ОТ РЕДАКТОРОВ:
Мы живём на стройке. Мы гуляем по развалинам. Проходим по одним и тем же, из года в год разрываемым надолго и закапываемым на недельку-другую улицам. Фотографируем трещины, разломы, выбитые окна, обнажившиеся анфилады, щебенку. Собираем сентиментальные сувениры — старую черепицу, безрукую пластмассовую куклу, плитку с орнаментом. Мы привыкли к тому, что не без труда и внутреннего сопротивления полюбленные неказистые здания, оставленные нам прошлыми поколениями, исчезают, как люди, один за другим. Только траурные объявления об их кончине не проступают ни на чьих спинах, подобно тому, как траурные объявления о смерти людей появляются на стенах домов. Впрочем, они всё чаще перекочевывают на строительные заграждения, а вскоре и поминальные афишки исчезнут с городских ребер: новые хозяева не позволят оскорблять чужой скорбью свои чистые и глухие бетонные ограды в человеческий рост. Это, как видно, будет последней человеческой чертой надвигающегося на нас «Нового» Иерусалима. Исчезает не только привычное лицо города, исчезает и его человеческое выражение. Мы знаем, что это — часть неостановимого мирового процесса, что общества защиты памятников старины либо бессильны, либо фиктивны, либо и то, и другое. Мы знаем, что основная цель этого тарана — не только стереть историческую память человечества, но и убедить это человечество в ее обременительности и излишнести. Мы ловим мельчайшие знаки уходящего, мы учимся наслаждаться строительным мусором и отнюдь не слоновьими остовами былого.
«Бессердечное времяпровождение, и наслаждение, я должен признаться, демонстрирует признаки извращенности», — писал о своей любви к руинам Генри Джеймс. Те руины, о которых писал он и многие другие до него, были останками далекого прошлого, покрытого патиной и паутиной времени, наши развалины могли бы сравниться с военными разрушениями, когда бы не были столь повседневны и — обманчиво — человеколюбивы. Наше наслаждение ими не столь извращенно, сколь неизбежно, как всякий третий выход из любого положения. И в то же время, они не столь далеки от руин Романтизма, отдававшего предпочтение власти Природы, Истории и Чувства перед властью предержащей, и от традиций самого города, славного опытом своих крушений и плачей.
Осознавая значимость этого переживания для каждого, кто здесь родился, кто поселился здесь, кто сюда приезжает и кто уехал отсюда, мы попросили наших друзей — поэтов, писателей, художников и архитекторов рассказать о своём восприятии момента, ответив на три вопроса:
Вы наверняка не могли не обращать внимания на массированное разрушение Иерусалимского центра и бурный новострой.

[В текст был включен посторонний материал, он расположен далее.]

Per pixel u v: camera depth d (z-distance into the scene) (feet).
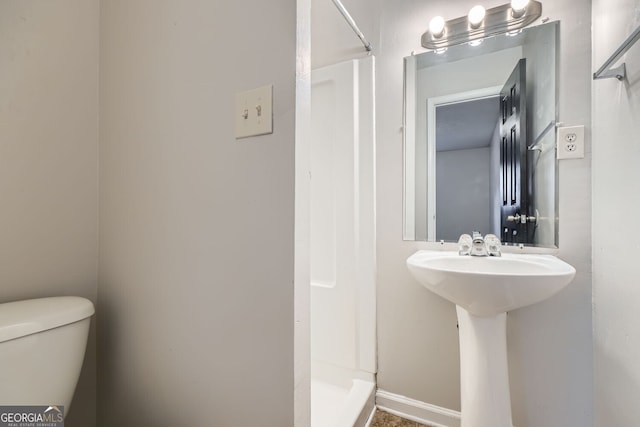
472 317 3.50
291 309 2.07
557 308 3.66
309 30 2.18
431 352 4.36
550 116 3.82
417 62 4.65
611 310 3.08
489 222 4.28
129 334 3.11
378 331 4.72
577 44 3.66
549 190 3.81
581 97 3.62
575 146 3.62
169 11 2.78
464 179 4.42
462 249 4.06
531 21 3.95
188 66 2.64
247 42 2.28
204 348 2.52
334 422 3.59
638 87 2.61
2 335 2.15
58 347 2.48
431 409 4.30
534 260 3.53
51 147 3.07
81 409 3.26
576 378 3.58
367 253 4.79
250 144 2.27
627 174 2.79
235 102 2.35
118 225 3.25
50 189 3.07
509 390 3.59
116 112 3.28
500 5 4.14
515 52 4.09
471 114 4.37
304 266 2.15
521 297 2.92
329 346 4.94
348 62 4.91
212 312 2.48
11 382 2.20
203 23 2.54
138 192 3.05
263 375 2.19
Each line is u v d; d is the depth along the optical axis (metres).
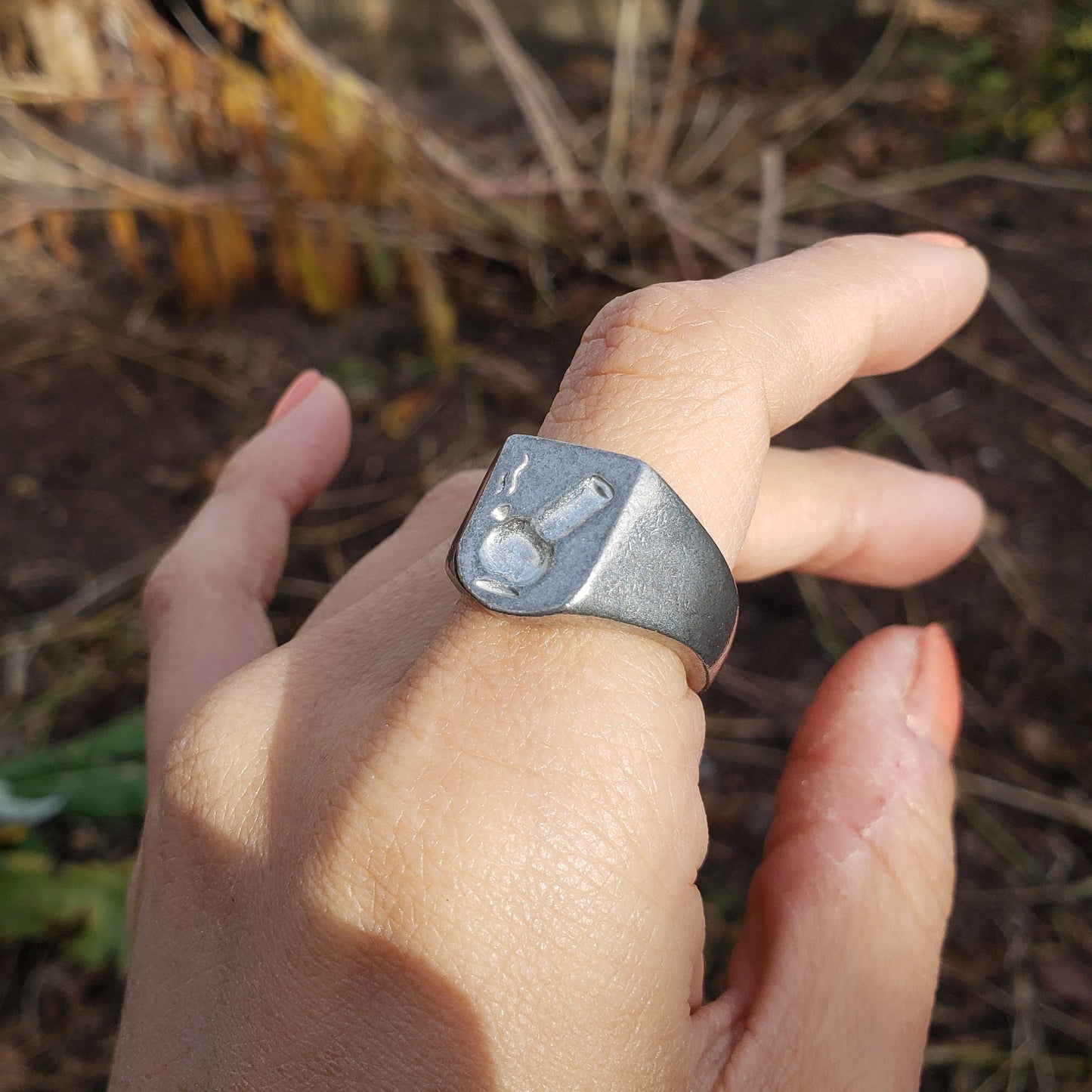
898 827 0.11
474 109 0.46
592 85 0.47
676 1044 0.09
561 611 0.09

Как это воспринимается вами (и в физическом, и в метафизическом аспекте)? Какие мысли вызывают заколоченные на снос дома, руины, котлованы за алюминиевыми заборами и стройки в центре города, о котором уже два тысячелетия говорится «В следующем году в отстроенном Иерусалиме!»
И шире — какую роль играют разрушения и развалины в вашем сознании?